Le Cameroun enregistre un nouveau basculement institutionnel. Ce 17 mars 2026, le Sénat a également changé de visage. Après plusieurs années de présidence, Marcel Niat Njifenji a été remplacé par Aboubakary Abdoulaye, jusque-là premier vice-président de l’institution. Une transition qui s’inscrit dans un contexte marqué par l’effacement progressif de l’ancien président, affaibli par l’âge.
En effet, Marcel Niat Njifenji dirigeait le Sénat depuis sa création en 2013. Pendant plus d’une décennie, il a occupé la deuxième fonction de l’État. Une position stratégique, prévue par la Constitution en cas de vacance du pouvoir exécutif. Ingénieur de formation, ancien ministre et dirigeant d’entreprise publique, il aura incarné une certaine stabilité institutionnelle.
Evolution attendue
Cependant, son absence prolongée de la scène publique ces dernières années avait nourri des interrogations et alimenté son décès. Dès lors, l’accession d’Aboubakary Abdoulaye apparaît comme une évolution attendue. Déjà en première ligne, il assurait régulièrement l’intérim à la tête du Sénat. Son élection vient ainsi formaliser un rôle qu’il exerçait de fait.

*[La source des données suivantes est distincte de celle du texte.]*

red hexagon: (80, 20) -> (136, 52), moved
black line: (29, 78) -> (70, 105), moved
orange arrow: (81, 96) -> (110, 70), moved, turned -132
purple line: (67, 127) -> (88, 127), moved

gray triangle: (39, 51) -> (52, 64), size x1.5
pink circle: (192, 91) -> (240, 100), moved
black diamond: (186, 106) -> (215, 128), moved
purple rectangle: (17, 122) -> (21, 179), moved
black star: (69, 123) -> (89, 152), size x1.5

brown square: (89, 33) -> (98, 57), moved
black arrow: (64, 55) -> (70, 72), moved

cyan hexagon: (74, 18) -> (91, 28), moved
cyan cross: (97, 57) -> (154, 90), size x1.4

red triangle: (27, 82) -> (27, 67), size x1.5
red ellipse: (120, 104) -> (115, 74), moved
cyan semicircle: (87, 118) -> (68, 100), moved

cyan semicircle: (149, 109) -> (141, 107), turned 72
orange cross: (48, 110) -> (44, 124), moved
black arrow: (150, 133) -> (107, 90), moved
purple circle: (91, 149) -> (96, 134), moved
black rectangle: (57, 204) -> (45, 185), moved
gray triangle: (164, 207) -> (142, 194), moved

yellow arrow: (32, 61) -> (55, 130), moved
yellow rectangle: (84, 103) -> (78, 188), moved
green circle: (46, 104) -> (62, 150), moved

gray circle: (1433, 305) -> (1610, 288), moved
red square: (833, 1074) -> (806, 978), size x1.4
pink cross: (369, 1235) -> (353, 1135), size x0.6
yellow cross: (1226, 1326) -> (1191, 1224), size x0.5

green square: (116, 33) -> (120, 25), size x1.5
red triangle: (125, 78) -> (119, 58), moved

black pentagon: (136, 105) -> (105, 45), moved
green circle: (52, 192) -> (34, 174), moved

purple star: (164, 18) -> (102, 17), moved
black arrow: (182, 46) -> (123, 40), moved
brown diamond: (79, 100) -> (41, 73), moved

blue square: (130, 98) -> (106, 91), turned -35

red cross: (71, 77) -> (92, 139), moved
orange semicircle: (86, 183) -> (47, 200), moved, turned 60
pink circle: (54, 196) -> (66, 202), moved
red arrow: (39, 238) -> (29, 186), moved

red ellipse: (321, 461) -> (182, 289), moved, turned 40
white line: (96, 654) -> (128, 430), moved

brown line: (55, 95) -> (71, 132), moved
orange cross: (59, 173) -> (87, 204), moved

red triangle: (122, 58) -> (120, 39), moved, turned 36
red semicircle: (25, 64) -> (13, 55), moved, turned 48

Originaire de la région du Nord, le nouveau président du Sénat est une figure singulière. Aboubakary Abdoulaye est également lamido de Rey-Bouba, une autorité traditionnelle majeure. Héritier d’un puissant lamidat, il conjugue influence coutumière et responsabilités politiques. Une double légitimité qui renforce son poids dans les équilibres nationaux.
Par ailleurs, son parcours dans l’administration témoigne d’une expérience solide. Ancien secrétaire d’État à l’Agriculture, administrateur civil, puis sénateur nommé en 2013, il connaît les arcanes du pouvoir. À cela s’ajoute sa fonction à la tête de la Maetur, où il pilote des projets d’aménagement.
Ainsi, ce changement marque une continuité autant qu’un renouvellement. Le Sénat reste entre les mains d’une figure du Sérail, mais au profil différent. Désormais, Aboubakary Abdoulaye devra imprimer son rythme, tout en consolidant une institution clé dans l’architecture politique camerounaise.